Russian foreign minister Sergei Lavrov will begin an African tour in Egypt on Sunday, seeking to draw on demand for non-Western alliances as Moscow pushes back against international censure over the war in Ukraine.

The top Russian landed in Cairo late on Saturday, the first leg of his Africa trip that will also include stops in Ethiopia, Uganda and the Democratic Republic of Congo, according to Russia’s state-run RT television network.

On Sunday, he first held talks with President Abdel Fattah el-Sissi, then his Egyptian counterpart, Sameh Shukry.

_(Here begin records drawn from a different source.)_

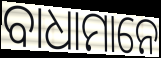
ବାଧାମାନେ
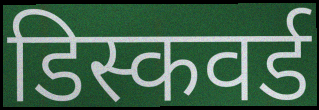
डिस्कवर्ड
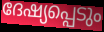
ദേഷ്യപ്പെടും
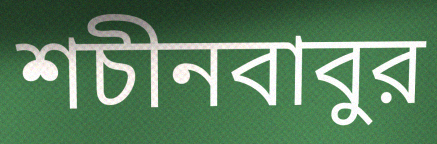
শচীনবাবুর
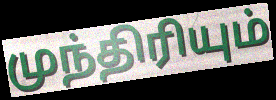
முந்திரியும்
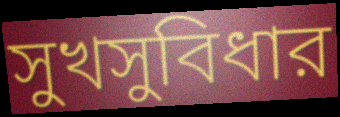
সুখসুবিধার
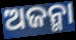
ଅଜନ୍ମା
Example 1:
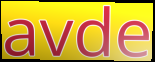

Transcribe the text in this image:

avde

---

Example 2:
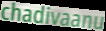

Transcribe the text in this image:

chadivaanu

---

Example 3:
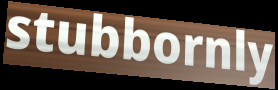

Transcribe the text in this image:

stubbornly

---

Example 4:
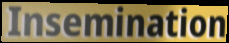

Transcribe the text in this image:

Insemination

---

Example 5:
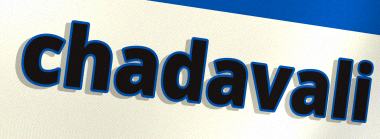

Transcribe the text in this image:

chadavali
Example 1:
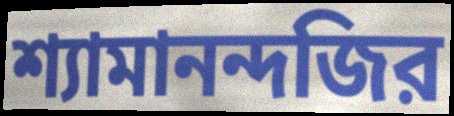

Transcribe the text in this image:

শ্যামানন্দজির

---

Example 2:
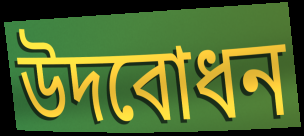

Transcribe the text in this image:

উদবোধন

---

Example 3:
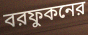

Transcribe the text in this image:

বরফুকনের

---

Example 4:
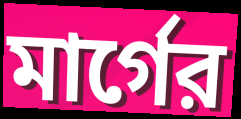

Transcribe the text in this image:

মার্গের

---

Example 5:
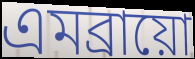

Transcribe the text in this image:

এমব্রায়ো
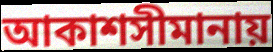
আকাশসীমানায়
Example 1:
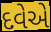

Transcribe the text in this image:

દવેએ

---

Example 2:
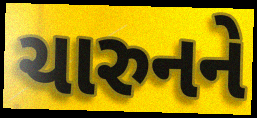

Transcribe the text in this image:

ચારુનને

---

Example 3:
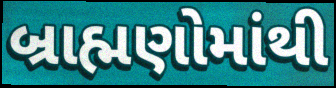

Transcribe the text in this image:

બ્રાહ્મણોમાંથી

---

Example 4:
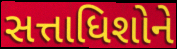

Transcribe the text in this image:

સત્તાધિશોને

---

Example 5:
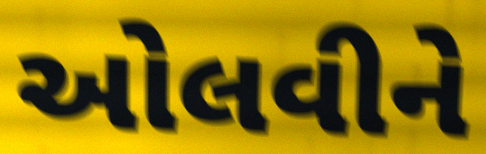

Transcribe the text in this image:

ઓલવીને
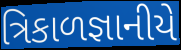
ત્રિકાળજ્ઞાનીયે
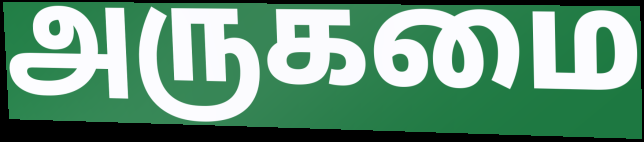
அருகமை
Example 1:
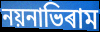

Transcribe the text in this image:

নয়নাভিৰাম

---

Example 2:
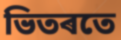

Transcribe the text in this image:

ভিতৰতে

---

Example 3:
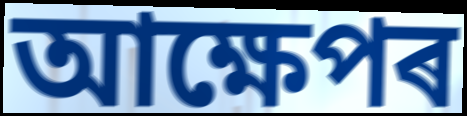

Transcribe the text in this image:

আক্ষেপৰ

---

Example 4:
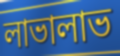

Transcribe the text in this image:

লাভালাভ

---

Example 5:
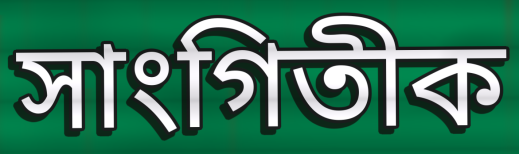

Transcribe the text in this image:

সাংগিতীক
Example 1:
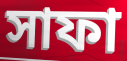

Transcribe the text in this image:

সাফা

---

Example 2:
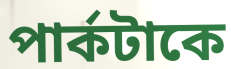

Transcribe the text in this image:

পার্কটাকে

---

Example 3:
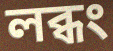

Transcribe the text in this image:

লব্ধং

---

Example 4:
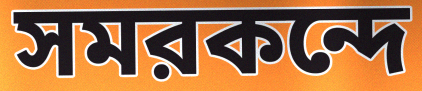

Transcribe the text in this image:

Lavrov was later to meet with Arab League Secretary General Ahmed Aboul Gheit and also address the pan-Arab organization, RT reported.

Lavrov’s visit comes as Western powers have sought to isolate Russia with tough sanctions over the war with Ukraine.

After meeting Arab League members in Cairo, he will travel to Ethiopia and Uganda, two countries whose relations with the West have come under strain, as well as Congo Republic.

Egypt has significant strategic and economic ties with Russia, which has been a key source in recent years of wheat, weaponry and - until the war complicated travel - tourists.

This week, Russian state-owned energy corporation Rosatom started long-delayed construction on Egypt's first nuclear plant, the largest Russian-Egyptian project since the Aswan High Dam on the Nile was completed in 1970.

Those ties have caused angst with Western states, a group of which petitioned the Egyptian government and the Arab League ahead of Lavrov's visit not to play into Russia's version of events in Ukraine, diplomats said.

Russia says it is conducting a "special military operation" in Ukraine, blaming NATO’s expansion to its borders for sparking the conflict and Western sanctions for a worsening food crisis.

The Western stance on the war has gained limited traction in the Arab world and Africa, where governments are receptive to non-Western alternatives, said H.A. Hellyer of the Royal United Services Institute, a UK think tank.

Egypt "identifies that the world is becoming more and not less multipolar, and it doesn't want to limit itself to a relationship that privileges the West above all else," he said.

From Libya to Nigeria, Ethiopia to Mali, Moscow has been building key strategic military alliances and an increasingly favorable public profile across Africa in recent years.

In the past year alone, Russia has signed military cooperation agreements with Nigeria and Ethiopia, Africa’s two most populous nations.